> [REQUIRED ACTION 1] Name every user who posted in the house fire thread.
> [REQUIRED ACTION 2] Copy the house fire thread word for word, taking everything from "## barney118" down to "the whole industry.".
> [REQUIRED ACTION 3] In the house fire thread, how many SoWs had the insurer submitted?

____ TEXT SECTION

# Forum Contacts & Links Estimating & Quoting  House fire - help required for price checking insurers SoW and pricing

## Luds

Hi All,  
We had a house fire on Jan 5th 14. It is a double fronted 3br w/b victorian cottage in melbournes inner west. Some minor structural damage, but the whole interior was guttered and requires strip and refit. After almost 11 months and four SoW' submitted by the insurer, we have only just received costings that our settlement offer is based on.  
I would be interested in learning what people within the building industry, think of the insurers pricing and SoW. All info is laid out on spreadsheets, and it will give you a great insight into their pricing if you want to quote for insurance work.  
Please let me know if you are interested in casting an eye over these thieves costings for us. And I will send the info.  
Cheers, thanks    
Luds

----------


## barney118

Enlighten us in a single post on the outcome  
Sent from my iPhone using Tapatalk

----------


## johnc

On one hand we have insurance companies trying to avoid being ripped off by fraudulent claims and possibly paying the minimum handicapped by the ability of the assessor, on the other we have claimants with certain expectations mixed with trades who sometimes over quote. Hardly a surprise that this is an area that has problems. I don't think calling people thieves helps, you have had an experience you aren't happy with but that shouldn't taint the whole industry.

________
____ INFORMATION SUPPLIED

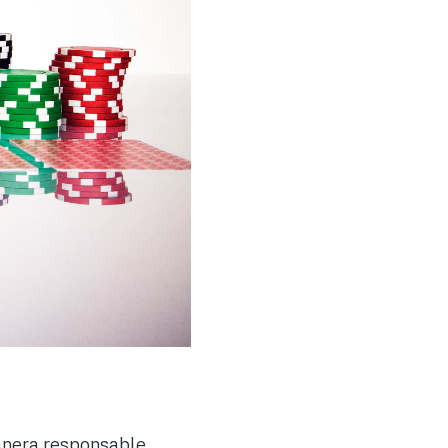
anera responsable.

________

> [ANSWER SPACE 1] Luds, barney118, johnc

> [ANSWER SPACE 2]
## barney118

Enlighten us in a single post on the outcome  
Sent from my iPhone using Tapatalk

----------


## johnc

On one hand we have insurance companies trying to avoid being ripped off by fraudulent claims and possibly paying the minimum handicapped by the ability of the assessor, on the other we have claimants with certain expectations mixed with trades who sometimes over quote. Hardly a surprise that this is an area that has problems. I don't think calling people thieves helps, you have had an experience you aren't happy with but that shouldn't taint the whole industry.

> [ANSWER SPACE 3] Four.